L’adesione preventiva al Governo guidato da Draghi, motivata obtorto collo dalla presa d’atto del fallimento dei due governi Conte della nuova legislatura, viene accompagnata in modo singolare da un patetico tentativo di diverse forze politiche di tirare la giacchetta al presidente del Consiglio incaricato sui confini delle alleanze di governo e sui contenuti del programma del nascente esecutivo.
La contraddizione è del tutto comprensibile data l’esigenza di spiegare il repentino mutamento degli orientamenti politici e una sostanziale sconfessione dei pronunciamenti perentori di buona parte dei leader politici di portata tale da non trovare riscontri analoghi nella storia della Repubblica. Non si vuole comprendere che l’avvento di Draghi è la presa d’atto del fallimento di una stagione politica che ha cercato di spacciare come novità rivoluzionarie la rimessa in campo dei provvedimenti demagogici e dei comportamenti che sono all’origine della mancata modernizzazione del nostro Paese.

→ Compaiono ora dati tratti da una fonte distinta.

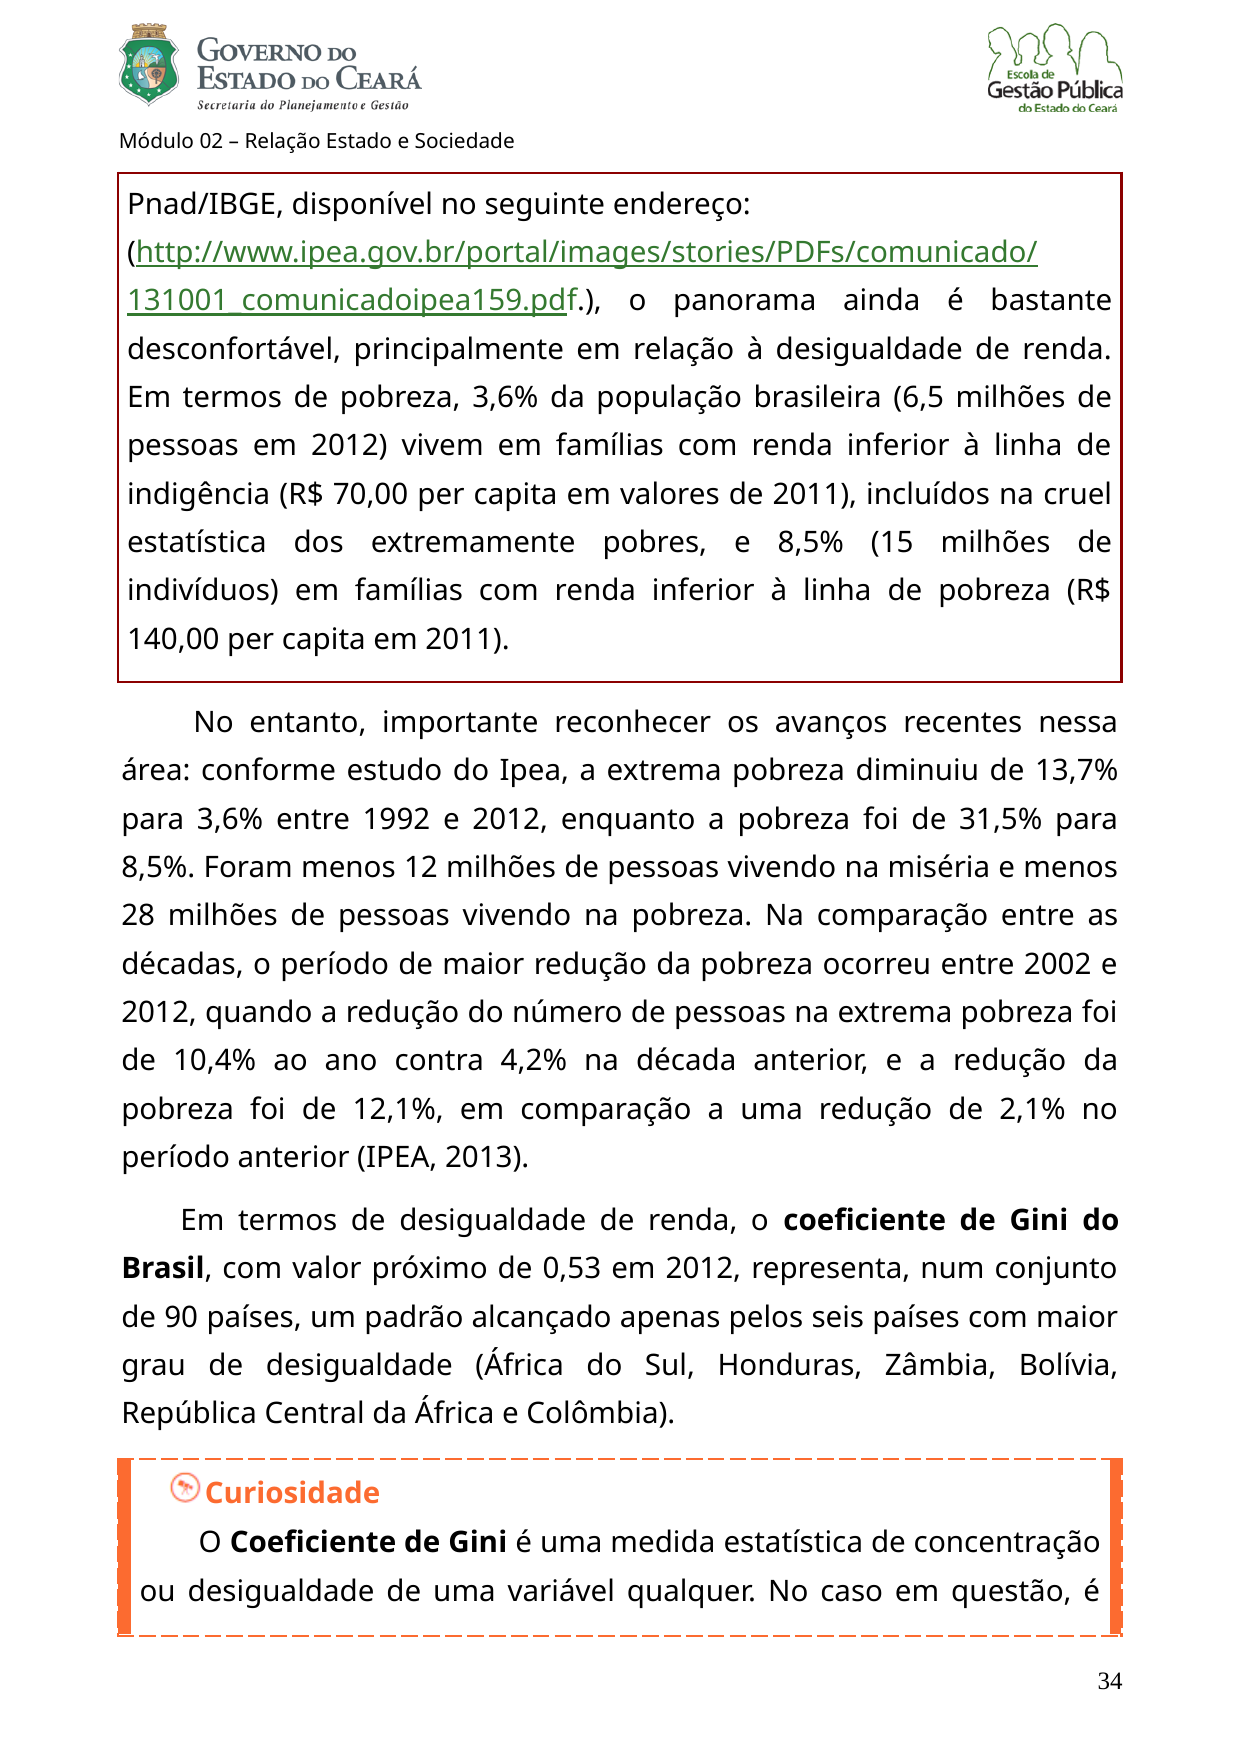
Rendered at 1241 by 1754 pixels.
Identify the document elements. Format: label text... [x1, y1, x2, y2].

table_header [1110, 1458, 1121, 1634]
table_header Curiosidade O Coeficiente de Gini é uma medida estatística de concentração ou desigualdade de uma variável qualquer. No caso em questão, é [131, 1458, 1110, 1634]
picture [118, 23, 1123, 112]
table_header [118, 1460, 131, 1634]
picture [168, 1467, 205, 1509]
table_header Pnad/IBGE, disponível no seguinte endereço: (http://www.ipea.gov.br/portal/images/stories/PDFs/comunicado/131001_comunicadoipea159.pdf.), o panorama ainda é bastante desconfortável, principalmente em relação à desigualdade de renda. Em termos de pobreza, 3,6% da população brasileira (6,5 milhões de pessoas em 2012) vivem em famílias com renda inferior à linha de indigência (R$ 70,00 per capita em valores de 2011), incluídos na cruel estatística dos extremamente pobres, e 8,5% (15 milhões de indivíduos) em famílias com renda inferior à linha de pobreza (R$ 140,00 per capita em 2011). [119, 174, 1120, 681]
text No entanto, importante reconhecer os avanços recentes nessa área: conforme estudo do Ipea, a extrema pobreza diminuiu de 13,7% para 3,6% entre 1992 e 2012, enquanto a pobreza foi de 31,5% para 8,5%. Foram menos 12 milhões de pessoas vivendo na miséria e menos 28 milhões de pessoas vivendo na pobreza. Na comparação entre as décadas, o período de maior redução da pobreza ocorreu entre 2002 e 2012, quando a redução do número de pessoas na extrema pobreza foi de 10,4% ao ano contra 4,2% na década anterior, e a redução da pobreza foi de 12,1%, em comparação a uma redução de 2,1% no período anterior (IPEA, 2013). [118, 698, 1122, 1176]
text Em termos de desigualdade de renda, o coeficiente de Gini do Brasil, com valor próximo de 0,53 em 2012, representa, num conjunto de 90 países, um padrão alcançado apenas pelos seis países com maior grau de desigualdade (África do Sul, Honduras, Zâmbia, Bolívia, República Central da África e Colômbia). [118, 1196, 1122, 1435]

Grazie a Dio, questa stagione è destinata ad andare in soffitta. Prima se ne prende atto, meglio è. Il tema da declinare nel nuovo programma politico è diventato quello di come utilizzare al meglio le risorse disponibili finanziarie e umane per accelerare l’uscita dalla crisi sanitaria ed economica. Condizioni indispensabili per affrontare quella sociale (e non viceversa, come purtroppo si continua a teorizzare). Quindi: visione di lungo periodo, analisi corrette delle condizioni di partenza, obiettivi quantificati, capacità di mobilitare gli attori economici e sociali in modo costruttivo e contributivo, verifica dei risultati. Non le bandierine poste a casaccio dei redditi di cittadinanza, quota 100, bonus e prebende, elargiti da uno Stato paternalista, gestore e distributore di risorse. L’asticella si alza e, in parallelo si spera, anche la qualità di un dibattito politico che utilizza a man bassa le coreografie del passato e la comunicazione disinvolta per compensare il vuoto dei contenuti.
Cambio di fase, reset delle politiche e delle alleanze. Ed è su questo passaggio che si devono costruire i programmi e le alleanze in ambito nazionale ed europeo. Ma tutto questo rappresenta una sorta di cambiale per lo stesso Governo nascente. La condizione ambientale è favorevole: servono un piano sanitario efficace per le vaccinazioni e un Recovery plan credibile. Quest’ultimo per sua natura, e per gli impegni che dovranno essere sottoscritti con le istituzioni dell’Ue, destinato a vincolare i comportamenti delle istituzioni e degli attori economici per diversi anni.
Ma il Governo Draghi eredita una selva di provvedimenti economici e di sostegno al reddito di varia natura, in buona parte inapplicati, destinati a produrre effetti di trascinamento pesanti. E una macchina amministrativa degradata e palesemente non in grado di gestire i volumi delle risorse affidate all’Italia con i fondi dell’Ue.
Gli incentivi agli investimenti e all’occupazione funzionano se si manifestano rapidamente le condizioni di una crescita economica. Nel breve periodo questa condizione dipende quasi esclusivamente dal successo del piano delle vaccinazioni. I sussidi, anche quelli necessari per resistere alla pandemia, generano effetti di dipendenza. Se prolungati nel tempo finiscono per distorcere l’uso delle risorse e disincentivare la creazione e la ricerca di nuove opportunità di lavoro.
Tra difendere gli apparati produttivi dalle conseguenze della pandemia Covid e impostare una politica economica capace di distinguere il debito pubblico buono da quello cattivo (tanto per rammentare i due pilastri illustrati nelle recenti uscite pubbliche di Mario Draghi), corre un filo sottile.
Servirà uno sforzo di fantasia non indifferente e un’inedita capacità di mobilitazione degli attori istituzionali e privati. Condizioni che non possono essere disgiunte dalla necessità di rafforzare il clima di fiducia collettivo, e una forte spinta verso il ricambio generazionale e della classe dirigente. Non a caso gli investimenti per rafforzare le infrastrutture collettive, migliorare la competenze delle risorse umane e accelerare il ricambio generazionale vengono ripetutamente citati negli interventi dell’ex Presidente della Bce come la condizione per aprire un nuovo ciclo economico e sociale.
I prossimi tre mesi, quelli da dedicare alla definizione del programma di utilizzo delle risorse Ue, al rifacimento degli interventi di sostegno all’economia e al superamento del blocco dei licenziamenti, saranno decisivi per comprendere se queste premesse hanno una realistica possibilità di influenzare gli avvenimenti futuri.
Ovvero se al contrario il tentativo di Mario Draghi possa essere assimilato a una specie di “devotio” dei Consoli dell’antica Roma, che per ribaltare l’esito di una battaglia quasi persa, si gettavano allo sbaraglio al costo di sacrificare la propria vita.